3 questions à Benoît XVI sur la Croatie
Le pape Benoît XVI a accordé un bref entretien aux journalistes l’accompagnant dans l’avion pour son voyage apostolique en Croatie (4-5 juin 2011).
Vous vous êtes déjà rendu en Croatie et votre prédécesseur y a effectué pas moins de trois voyages. Peut-on parler d’une relation particulière entre le Saint-Siège et la Croatie? Quels sont les motifs et les aspects les plus significatifs de cette relation, et de ce voyage?
Le Pape a répondu qu’il avait eu deux occasions d’aller en Croatie, « la première fois pour les obsèques du Cardinal Seper, mon prédécesseur à la Doctrine de la foi, qui était mon grand ami… Et puis j’y suis retourné une autre fois pour un symposium et une célébration dans un sanctuaire marial, à l’invitation de son secrétaire particulier, Capek, qui était lui aussi un homme de grande joie et de grande bonté. J’y ai constaté la piété populaire qui est très proche, je dois dire, de celle de ma région… Ainsi, j’ai vu et vécu cette Croatie, avec son histoire catholique millénaire, toujours très proche du Saint-Siège, et naturellement avec l’histoire de l’Eglise ».
La Croatie devrait s’unir d’ici peu aux 27 pays de l’Union Européenne. Mais, ces derniers temps, le scepticisme a grandi au sein du peuple croate à l’égard de l’UE. Dans ce contexte, entendez-vous offrir un message d’encouragement aux Croates afin qu’ils regardent l’Europe avec une perspective non seulement économique mais aussi culturelle et avec les valeurs chrétiennes?
Benoît XVI a d’abord souligné que la Croatie « est un peuple qui est au centre de l’Europe, de son histoire, de sa culture. En ce sens, je pense qu’il est logique, juste et nécessaire qu’il entre dans l’UE… On peut comprendre qu’existe presque la peur d’un bureaucratisme centraliste trop fort, d’une culture rationaliste qui ne tient pas suffisamment compte de l’histoire, de la richesse de l’histoire, et également de la richesse de la diversité historique. Il me semble que cela peut justement être aussi une mission pour ce peuple qui entre maintenant: renouveler dans l’unité et la diversité. L’identité européenne est une identité particulière dans la richesse des différentes cultures, qui convergent dans la foi chrétienne, dans les grandes valeurs chrétiennes. Pour que cela soit de nouveau visible et efficace, il me semble justement qu’il y a une mission pour les Croates qui entrent désormais: renforcer, face à un rationalisme abstrait, l’historicité de nos cultures, et la diversité, qui est notre richesse.

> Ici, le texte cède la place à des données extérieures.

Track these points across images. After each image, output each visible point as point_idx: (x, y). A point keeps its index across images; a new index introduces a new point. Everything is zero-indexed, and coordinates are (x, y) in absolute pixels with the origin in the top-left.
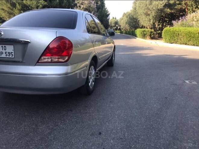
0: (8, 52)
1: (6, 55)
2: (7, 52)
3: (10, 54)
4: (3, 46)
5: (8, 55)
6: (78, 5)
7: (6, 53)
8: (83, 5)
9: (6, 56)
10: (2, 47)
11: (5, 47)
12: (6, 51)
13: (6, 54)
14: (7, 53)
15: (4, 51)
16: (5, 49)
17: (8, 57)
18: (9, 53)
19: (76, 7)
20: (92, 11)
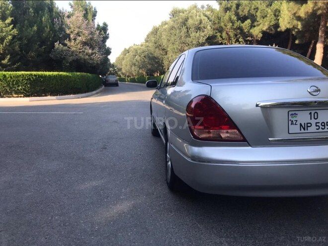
0: (321, 123)
1: (318, 127)
2: (319, 123)
3: (324, 126)
4: (313, 112)
5: (321, 127)
6: (72, 36)
7: (317, 124)
8: (79, 36)
9: (317, 129)
10: (310, 113)
11: (316, 114)
12: (317, 121)
13: (316, 126)
14: (320, 125)
15: (313, 122)
16: (316, 117)
17: (321, 130)
18: (323, 124)
19: (68, 39)
20: (96, 46)
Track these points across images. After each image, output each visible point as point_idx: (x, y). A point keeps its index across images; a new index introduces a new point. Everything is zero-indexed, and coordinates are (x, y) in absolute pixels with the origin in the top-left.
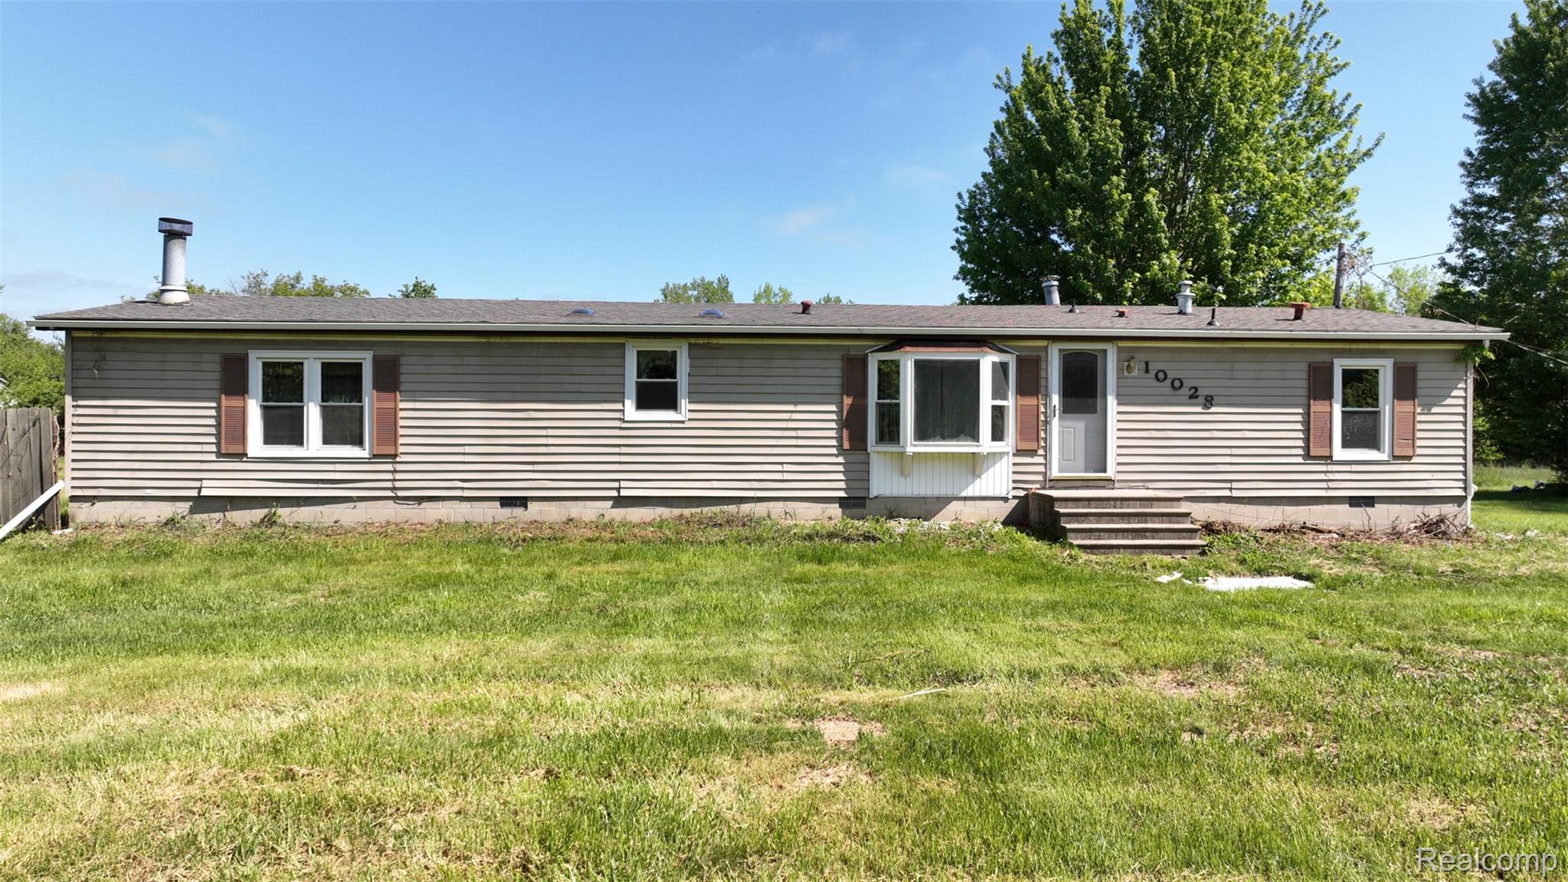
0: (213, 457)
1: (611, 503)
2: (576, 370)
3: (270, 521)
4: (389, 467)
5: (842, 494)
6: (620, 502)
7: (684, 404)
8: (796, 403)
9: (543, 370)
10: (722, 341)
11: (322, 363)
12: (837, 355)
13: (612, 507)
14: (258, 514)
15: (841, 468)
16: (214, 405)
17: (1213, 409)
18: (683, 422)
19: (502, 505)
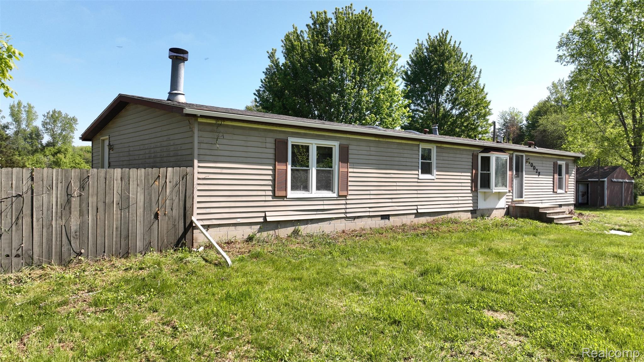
0: (270, 198)
1: (414, 216)
2: (406, 155)
3: (296, 233)
4: (344, 202)
5: (471, 209)
6: (418, 215)
7: (435, 172)
8: (462, 172)
9: (396, 155)
10: (445, 146)
11: (317, 147)
12: (471, 153)
13: (415, 218)
14: (290, 230)
15: (471, 198)
16: (271, 168)
17: (540, 176)
18: (434, 180)
19: (382, 219)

En ce sens, j’encourage les Croates: le processus d’intégration à l’Europe est réciproque, un processus où l’on donne et où l’on reçoit. La Croatie aussi donne, avec son histoire, sa capacité humaine et économique, et reçoit naturellement, y compris en élargissant ainsi son horizon et en vivant ce grand commerce, non seulement économique, mais surtout culturel et spirituel ».
La dernière question a évoqué le fait que de nombreux Croates espéraient que la canonisation du bienheureux Cardinal Stepinac puisse avoir lieu à l’occasion de ce voyage. Pour vous, aujourd’hui, quelle importance possède cette figure?
Le Pape a répondu que « le Cardinal était un grand pasteur et un grand chrétien, ainsi qu’un homme à l’humanisme exemplaire. Je dirai qu’il était du destin du Cardinal Stepinac de vivre sous deux dictatures opposées, mais qui étaient toutes deux anti-humanistes. D’abord le régime des Oustachis qui semblait accomplir son rêve d’autonomie et d’indépendance. Mais cette autonomie était en fait un mensonge car elle était instrumentalisée par Hitler, pour ses intérêts. Le Cardinal Stepinac l’a très bien compris et a défendu le véritable humanisme contre ce régime, en défendant les Serbes, les juifs, les tziganes… Puis il y a eu la dictature opposée du communisme, où il a de nouveau lutté pour la foi, pour la présence de Dieu dans le monde, pour un véritable humanisme qui dépend de la présence de Dieu: c’est seulement si l’homme est à l’image de Dieu que l’humanisme peut fleurir. C’était son destin: lutter dans deux combats différents et opposés, justement pour ce choix de la vérité contre l’esprit de l’époque, ce véritable humanisme qui provient de la foi chrétienne. C’est un grand exemple, non seulement pour les Croates mais aussi pour nous tous ».